Redesigning Schooling gathered pace in the Spring of 2013 through a series of events in London and Manchester. These events gave delegates an opportunity to engage in lively debate with leading educational thinkers and academics, and to examine much needed change in education from a variety of perspectives. Speakers including Andy Hargreaves, Dylan Wiliam and Tim Oates led workshops that have provided the foundation for a series of publications that have been distributed to SSAT member schools.

==Current work==
SSAT runs a number of continuous professional development programmes for teachers, and offers support to sponsored academies and schools converting to academy status. It also offers support to schools and academies in the use of data analysis and supports networks of schools and academies across a number of subject areas.

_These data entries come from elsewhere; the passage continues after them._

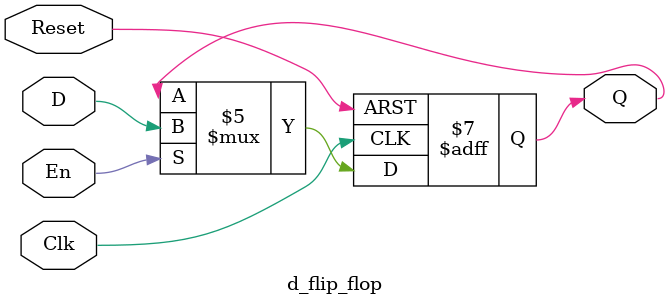
<source format=sv>
module d_flip_flop (
					input Clk, D, En, Reset,  // Reset is ACTIVE LOW
					output logic Q
				);
	
	always_ff @ (posedge Clk, negedge Reset)
	begin
		if (Reset == 1'b0) //ACTIVE LOW
			Q <= 0;
		else if (En == 1'b1)
			Q <= D;
		else
			Q <= Q;
	end
	
endmodule				

</source>
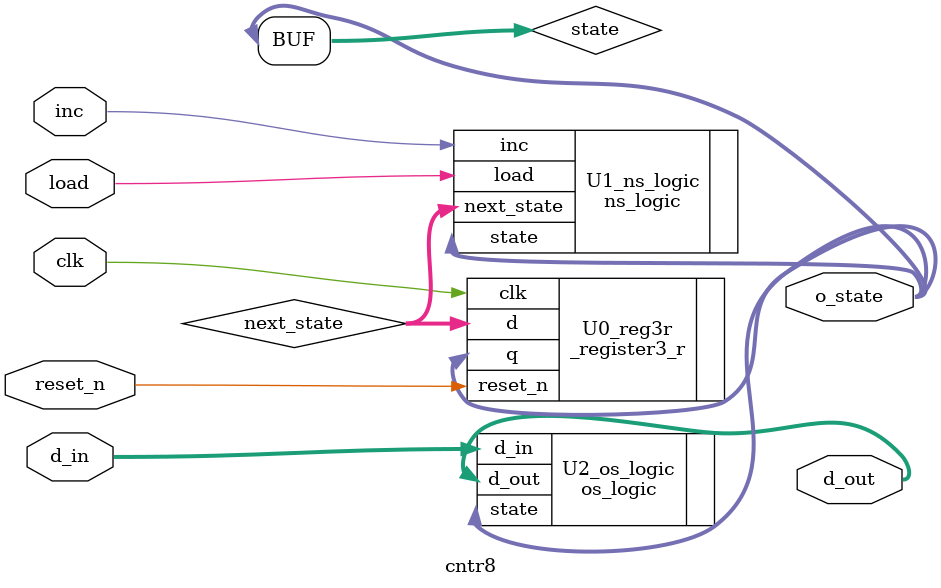
<source format=v>
module cntr8(clk,reset_n,inc,load,d_in,d_out,o_state);
	input clk,reset_n,inc,load;		//input clk, reset_n, load
	input [7:0] d_in;				//input 8bit d_in
	output [7:0] d_out;				//output 8bit d_out
	output [2:0] o_state;			//output 3bit o_state

	wire [2:0] next_state;			//wire 3bit next_state
	wire [2:0] state;				//wire 3bit state
	assign o_state=state;			// y = state

	//instance _register3_r
	_register3_r U0_reg3r (.clk(clk),.reset_n(reset_n),
								.d(next_state),.q(state));
	//instance ns_logic		
	ns_logic U1_ns_logic  (.load(load),.inc(inc),.state(o_state),
								.next_state(next_state));	
	//instance os_logic							
	os_logic U2_os_logic  (.state(state),.d_in(d_in),
								.d_out(d_out)); 

endmodule


</source>
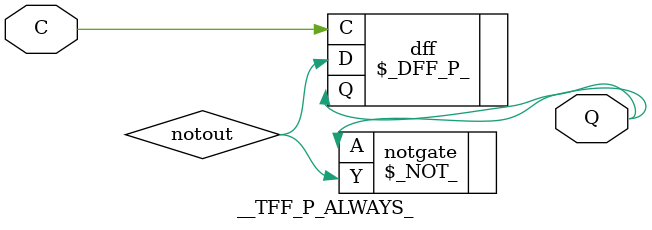
<source format=v>
module __TFF_P_ALWAYS_ (C, Q);
input C;
output wire Q;
wire notout;
$_NOT_ notgate (
    .A(Q),
    .Y(notout),
);
$_DFF_P_ dff (
    .C(C),
    .D(notout),
    .Q(Q),
);
endmodule
</source>
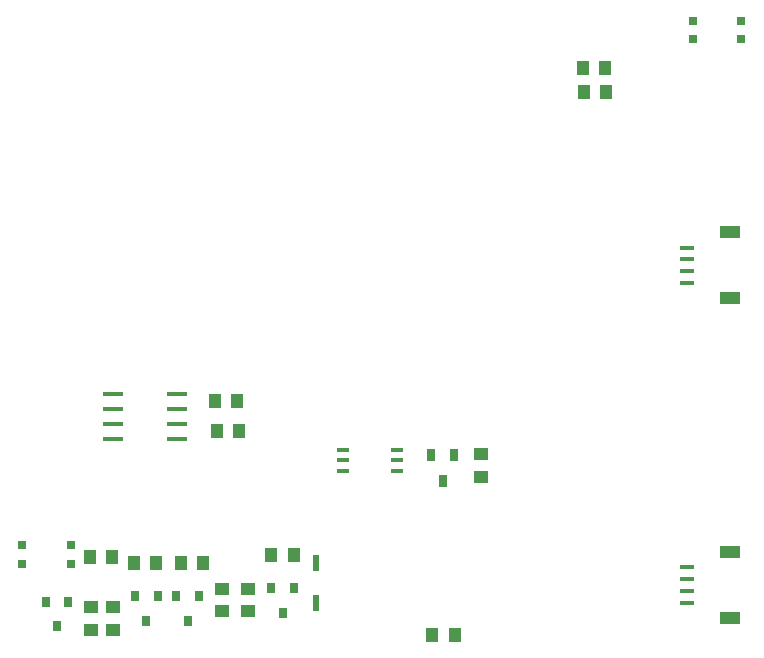
<source format=gtp>
G04 DipTrace 3.3.1.3*
G04 T4LSSArduinoShield.gtp*
%MOIN*%
G04 #@! TF.FileFunction,Paste,Top*
G04 #@! TF.Part,Single*
%ADD37R,0.031496X0.035433*%
%ADD76R,0.027553X0.03149*%
%ADD88R,0.025585X0.043301*%
%ADD90R,0.023616X0.055112*%
%ADD96R,0.04527X0.015742*%
%ADD98R,0.07086X0.039364*%
%ADD100R,0.04212X0.01712*%
%ADD106R,0.07086X0.015742*%
%ADD110R,0.051175X0.043301*%
%ADD130R,0.043301X0.051175*%
%FSLAX26Y26*%
G04*
G70*
G90*
G75*
G01*
G04 TopPaste*
%LPD*%
D130*
X1168700Y1557700D3*
X1093897D3*
X1175700Y1457700D3*
X1100897D3*
D37*
X1041700Y906070D3*
X966897D3*
X1004298Y823393D3*
X605700Y887700D3*
X530897D3*
X568298Y805023D3*
X903700Y906070D3*
X828897D3*
X866298Y823393D3*
X1357700Y933070D3*
X1282897D3*
X1320298Y850393D3*
D130*
X2399700Y2587700D3*
X2324897D3*
X2320700Y2665700D3*
X2395503D3*
X1357700Y1042700D3*
X1282897D3*
X980897Y1016700D3*
X1055700D3*
D110*
X1119700Y856298D3*
Y931102D3*
X1206700Y856298D3*
Y931102D3*
D130*
X898700Y1016700D3*
X823897D3*
X678298Y1036700D3*
X753102D3*
D110*
X680700Y794298D3*
Y869102D3*
X755700Y794298D3*
Y869102D3*
D106*
X968700Y1430700D3*
Y1480700D3*
Y1530700D3*
Y1580700D3*
X756102D3*
Y1530700D3*
Y1480700D3*
Y1430700D3*
D100*
X1522700Y1323700D3*
Y1358700D3*
Y1393700D3*
X1700700Y1323700D3*
Y1358700D3*
Y1393700D3*
D98*
X2813385Y1898464D3*
Y2118936D3*
D96*
X2668700Y1949645D3*
Y1989015D3*
Y2028385D3*
Y2067755D3*
D98*
X2813385Y833464D3*
Y1053936D3*
D96*
X2668700Y884645D3*
Y924015D3*
Y963385D3*
Y1002755D3*
D130*
X1819897Y777700D3*
X1894700D3*
D90*
X1432700Y881771D3*
Y1015629D3*
D88*
X1891700Y1376700D3*
X1816897D3*
X1854298Y1290086D3*
D110*
X1981700Y1378700D3*
Y1303897D3*
D76*
X2688700Y2761700D3*
X2850117D3*
Y2824692D3*
X2688700D3*
X452991Y1012204D3*
X614409D3*
Y1075196D3*
X452991D3*
M02*

</source>
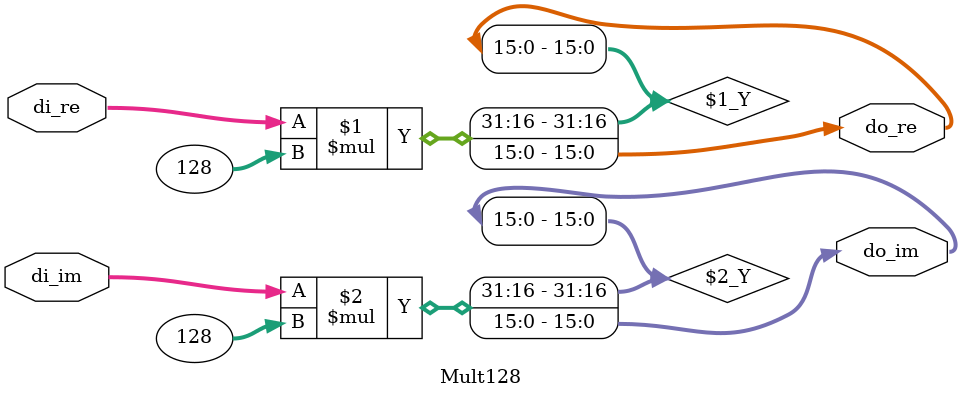
<source format=v>

module Mult128 #(
    parameter   WIDTH = 16
)(
    input   signed  [WIDTH-1:0] di_re,
    input   signed  [WIDTH-1:0] di_im,
    output  signed  [WIDTH-1:0] do_re,
    output  signed  [WIDTH-1:0] do_im
);

assign do_re = di_re * 128;
assign do_im = di_im * 128;

endmodule
</source>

It runs numerous events for teachers and school leaders, including the annual SSAT National Conference.

==International work==
SSAT supports the iNet network of schools in 34 countries. iNet was established in 2004 and currently includes schools in Wales, China, the United States of America, New Zealand, Mauritius, the United Arab Emirates and South Africa.

In 2006 the trust established the world's first school-based Confucius Institute, in partnership with the Office of Chinese Language Council International (Hanban) the Confucius Institute now has a network of 34 Confucius Classrooms in schools, specialising in the teaching of Mandarin Chinese. This work was sold to the Department for Education in 2011.

In November 2010 the trust signed an agreement with Hanban to train 1,000 teachers of Chinese.

The trust also manages a number of schools in Abu Dhabi.